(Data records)
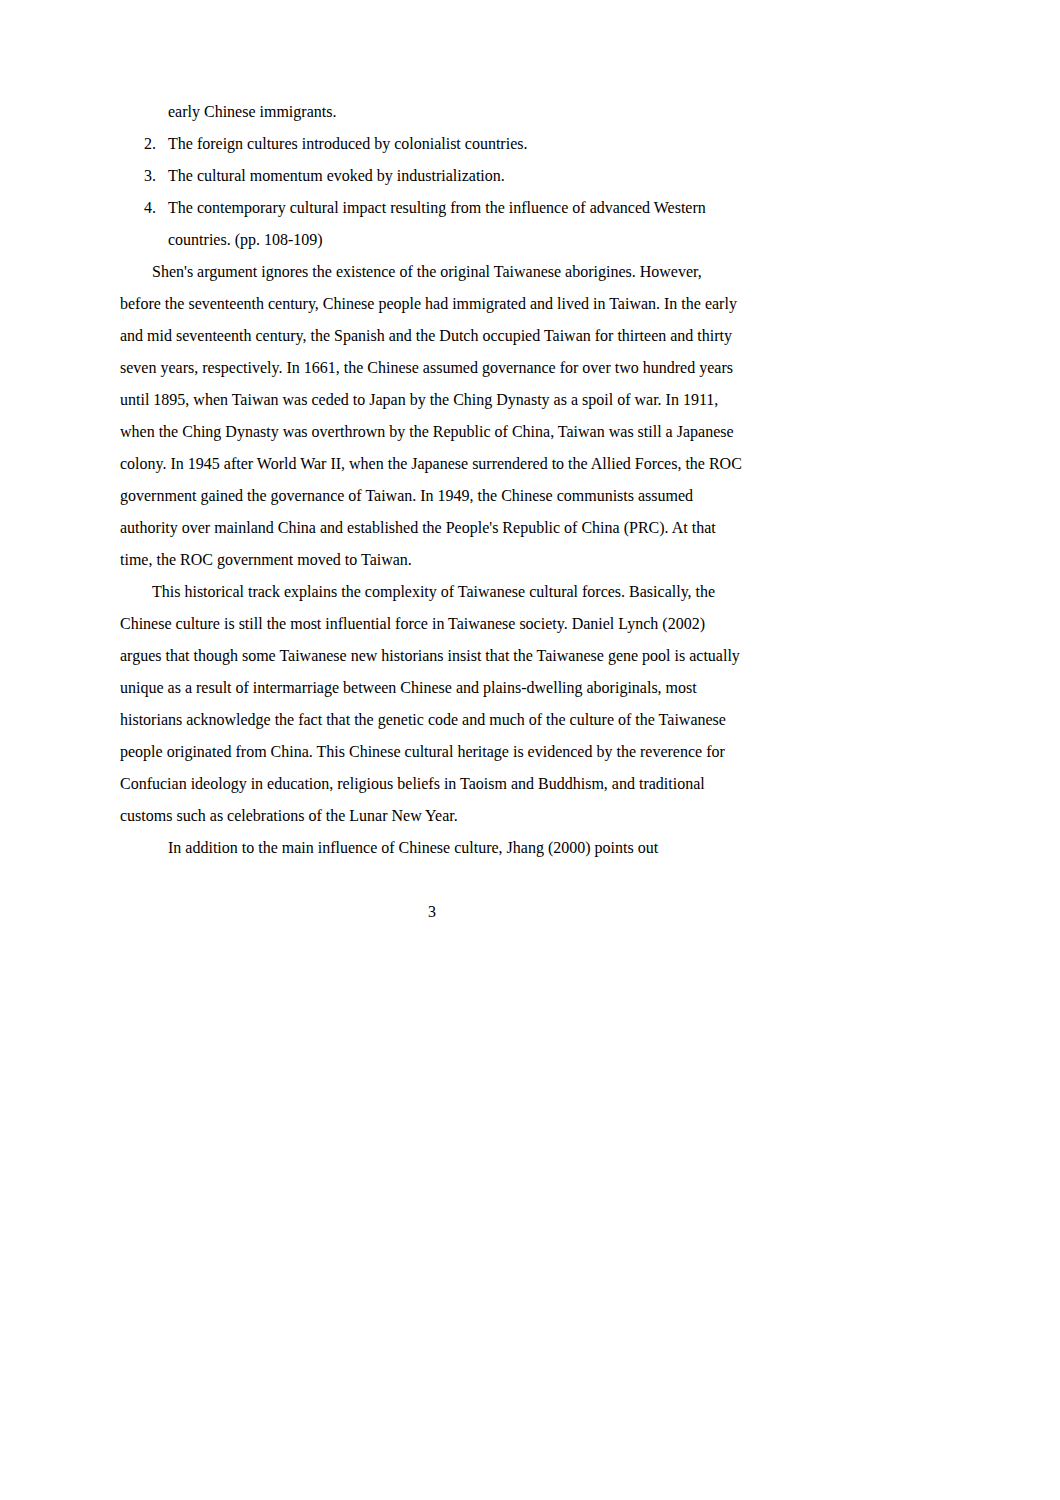early Chinese immigrants.
The foreign cultures introduced by colonialist countries.
The cultural momentum evoked by industrialization.
The contemporary cultural impact resulting from the influence of advanced Western countries. (pp. 108-109)
Shen's argument ignores the existence of the original Taiwanese aborigines. However, before the seventeenth century, Chinese people had immigrated and lived in Taiwan. In the early and mid seventeenth century, the Spanish and the Dutch occupied Taiwan for thirteen and thirty seven years, respectively. In 1661, the Chinese assumed governance for over two hundred years until 1895, when Taiwan was ceded to Japan by the Ching Dynasty as a spoil of war. In 1911, when the Ching Dynasty was overthrown by the Republic of China, Taiwan was still a Japanese colony. In 1945 after World War II, when the Japanese surrendered to the Allied Forces, the ROC government gained the governance of Taiwan. In 1949, the Chinese communists assumed authority over mainland China and established the People's Republic of China (PRC). At that time, the ROC government moved to Taiwan.
This historical track explains the complexity of Taiwanese cultural forces. Basically, the Chinese culture is still the most influential force in Taiwanese society. Daniel Lynch (2002) argues that though some Taiwanese new historians insist that the Taiwanese gene pool is actually unique as a result of intermarriage between Chinese and plains-dwelling aboriginals, most historians acknowledge the fact that the genetic code and much of the culture of the Taiwanese people originated from China. This Chinese cultural heritage is evidenced by the reverence for Confucian ideology in education, religious beliefs in Taoism and Buddhism, and traditional customs such as celebrations of the Lunar New Year.
In addition to the main influence of Chinese culture, Jhang (2000) points out
3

**Exercise aim**
Please copy out the entries above exactly as they appear, but skip their images.

**Completed exercise**
early Chinese immigrants.
The foreign cultures introduced by colonialist countries.
The cultural momentum evoked by industrialization.
The contemporary cultural impact resulting from the influence of advanced Western countries. (pp. 108-109)
Shen's argument ignores the existence of the original Taiwanese aborigines. However, before the seventeenth century, Chinese people had immigrated and lived in Taiwan. In the early and mid seventeenth century, the Spanish and the Dutch occupied Taiwan for thirteen and thirty seven years, respectively. In 1661, the Chinese assumed governance for over two hundred years until 1895, when Taiwan was ceded to Japan by the Ching Dynasty as a spoil of war. In 1911, when the Ching Dynasty was overthrown by the Republic of China, Taiwan was still a Japanese colony. In 1945 after World War II, when the Japanese surrendered to the Allied Forces, the ROC government gained the governance of Taiwan. In 1949, the Chinese communists assumed authority over mainland China and established the People's Republic of China (PRC). At that time, the ROC government moved to Taiwan.
This historical track explains the complexity of Taiwanese cultural forces. Basically, the Chinese culture is still the most influential force in Taiwanese society. Daniel Lynch (2002) argues that though some Taiwanese new historians insist that the Taiwanese gene pool is actually unique as a result of intermarriage between Chinese and plains-dwelling aboriginals, most historians acknowledge the fact that the genetic code and much of the culture of the Taiwanese people originated from China. This Chinese cultural heritage is evidenced by the reverence for Confucian ideology in education, religious beliefs in Taoism and Buddhism, and traditional customs such as celebrations of the Lunar New Year.
In addition to the main influence of Chinese culture, Jhang (2000) points out
3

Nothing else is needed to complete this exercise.